The algorithm is monkeys-with-typewriters simple: reduce images to a
uniform size, shape and palette; expand the histogram as much as
possible; reduce further to a 16x16x1 bitmap; compare each pair of
pictures and count the number of bits in an identical state in both.
The algorithm is (hopefully) commented usefully in the code.

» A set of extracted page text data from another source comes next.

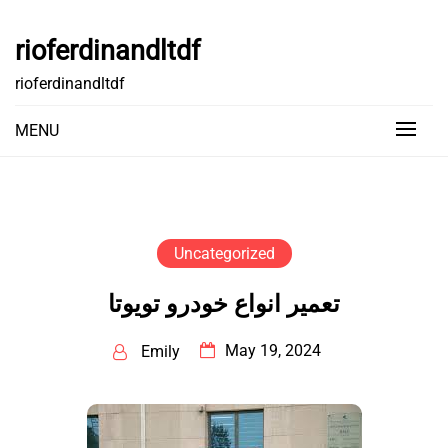
Skip
to
rioferdinandltdf
content
rioferdinandltdf
MENU
Uncategorized
تعمیر انواع خودرو تویوتا
May 19, 2024
Emily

Despite its crudeness, it seems to be something like 98% accurate on
most common images (people, animals, cartoons, pr0n, etc.)  It does
spectacularly poorly on images with miniscule differences, like 10
different shots of a sunset over the ocean, or the two presidential
candidates in the last US election.

I've recently added a "GUI mode" which should allow other programs
to interface with findimagedupes.  It theoretically prints no
output except status info and when it finds dupes.  It's formatted
like this:

Status::<number of current image>::<total number of images>::<percent>
Dupe::<filename1>::<filename2>::<percent similarity>

This program seems stable, but should be considered a development
release.  In particular, the processing time rises geometrically with
the number of images in a tree.  I am not enough of a math or data
structures guy to know how to speed up the binary comparison and bit
counting of, say, 20,000 elements of 32 bytes of data, all resident in
memory.  (PerlMagick also seems to not let go of its memory when you
undef images out of a set.)  Suggestions would be welcome.

Requirements:
	perl - language this is written in
	ImageMagick - library for manipulating images
	PerlMagick (Image::Magick) - Perl interface to above
	pwd, find, sort, tput (curses), file
	   (i.e. if this works right under NT I'd be surprised)
	A bunch of pictures of which you've totally lost control

Non-standard packages required for this to run should be
available via my perl page at:
        http://www.kudla.org/raindog/perl

If you'd like, get GQview at:
	http://gqview.sourceforge.net

Usage: findimagedupes [options] [<file1> <file2>]
Options:
       -rescan         = rescan fingerprints of all files in directory
       -f <file>       = use <file> as image fingerprint database
       -d <dir>        = scan <dir> instead of current directory
       -t <num>        = use <num> as threshold% of similarity (default 90)
       -v <program>    = launch <program> (in bg) to view each set of dupes
       -c <file>       = create GQView collection <file>.gqv of duplicates
       <file1> <file2> = diff just those two files, using -v if present
                         (other options ignored if files are specified)
       -p              = only valid when files specified; prints the
                         hex of the actual fingerprint of each file.
       -g              = GUI mode: produce only machine-friendly output.

History:

0.1.3 11 February 2001
	Due to a problem with ImageMagick 5.2.3 on my machine,
           now uses raw 'mono' format for thumbprints instead 
           of 'pbm'.  This returns identical data minus the 
           header stuff we were discarding anyway.
        Applied patch from Max Stekelenburg:
           Program would sometimes try to scan text files due
              to a misplaced if.
           Stomped on some uninitialized value warnings.
	Applied patch from Paul Cassella:
           Improved performance by only comparing images whose
              number of 1 bits would allow them to fall within
              the threshold.
           Sped up bit counting routing using pack once per
              image rather than a loop per comparison.
           Eliminated non-regular-files from the scan.
           Stomped on some uninitialized value warnings.
        Bugfix: Will again rescan automatically if db file not 
           present or is zero-length.
        Added -g option, "GUI mode", to format output for use
           by GUI's and other programs.

0.1.2 30 September 2000
	Changed algorithm to use an 8x8x8 thumbprint instead of
	   16x16x1.  It failed disastrously, so changed back.
	Cleaned up the code a little for public release.
	Minor bug fixes I didn't bother to document.
	First public release.

0.1.1 24 September 2000
	Added "compare 2 files at a time".
	Added GQview collection generation.
	Fixed bug in binary comparison; huge jump in accuracy.
	Generalized (sorta) the thumbprint generation routine.

0.1.0 17 September 2000
	First working version, perhaps 75% accurate.